The waiters are perhaps fonder than I am of the merguez, spicy Moroccan sausage served with a mash of the cooked tomato salad mechouia — the slightly underflavored links are good enough, but better Middle Eastern sausage is easy enough to find in Los Angeles. The pork short ribs are just sticky. And the wild boar albondigas are silly: meatballs zapped with smoked paprika, doused in over-reduced tomato sauce and strapped into their iron serving dish with cinctures of melted manchego cheese. If Applebee's ever decided to branch out into tapas, this might be what you'd expect.
The larger plates — as has become standard practice in Los Angeles restaurants, appetizers and main courses have become extinct — are also best when they are most French: sliced, rare hanger steak, bavette, almost as dense as liver; rabbit leg braised with leeks and tomatoes; moist, flaky black cod with on a rich mound of braised oxtail. (Lavaund likes to braise.) The braised pork belly, brushed with Chinese vinegar and briefly crisped, may sound like an Asian dish, especially served as it is in a shallow puddle of congee, but the herbs again steer it toward France.

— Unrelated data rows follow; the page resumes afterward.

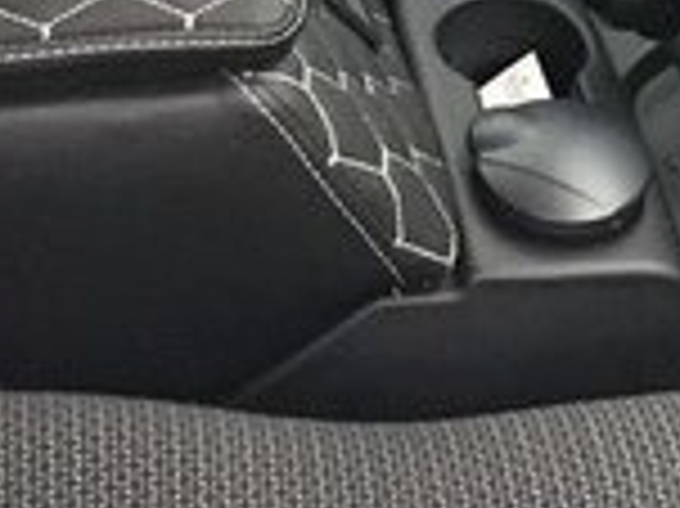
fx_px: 2493
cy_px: -398
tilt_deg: -31.5
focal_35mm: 127
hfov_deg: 15.3
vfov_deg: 10.9
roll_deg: -4.7
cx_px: 635
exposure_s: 1/33
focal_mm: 4.15
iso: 200
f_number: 2.2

At Citrus at Social, aside from the stunning French fries cooked in clarified butter, Lavaund's best-known dish was probably his duckless faux gras. This year, with now-banned foie gras harder to obtain in California than Mendocino's finest, the faux gras is suddenly compelling, a slab of chicken livers, emulsified with what I imagine is sweet butter, that resembles the fattened duck liver more closely than almost anything else in town, especially when you spread it on a slice of warm, house-baked bread.

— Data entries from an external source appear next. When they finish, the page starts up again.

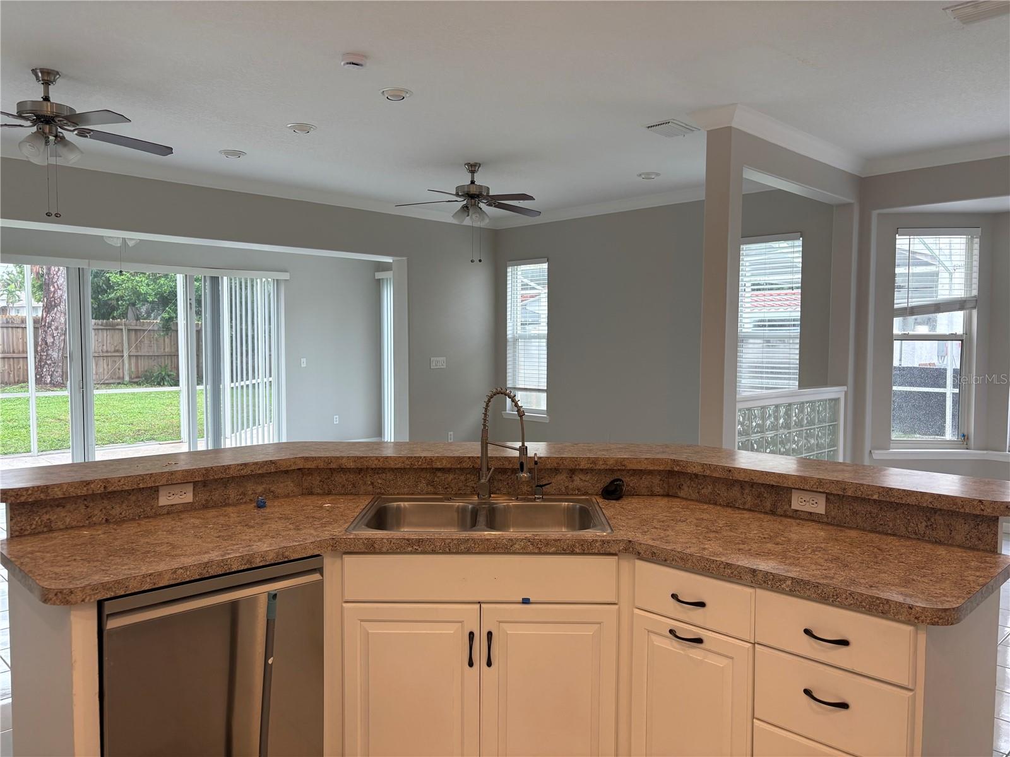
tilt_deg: -2.4
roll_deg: +1.1
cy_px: 378
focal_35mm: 26
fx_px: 759
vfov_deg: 53.1
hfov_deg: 67.3
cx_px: 505
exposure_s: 1/120
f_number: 1.6
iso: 80
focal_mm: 5.96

Le Ka may look light a night club, but, in truth, it's a French bistro
800 W. 6th St., Suite 100, Los Angeles, (213) 688-3000, lekarestaurant.com
Small plates, $7-17; pizza, $14-$16; large plates, $14-$25; desserts, $8-$9
11 a.m. to 2 a.m. Mondays to Fridays, 11 a.m. to 2 a.m. and 5 p.m. to 2 a.m. Saturdays, 5 p.m. to midnight Sundays. Credit cards accepted. Full bar. Valet parking.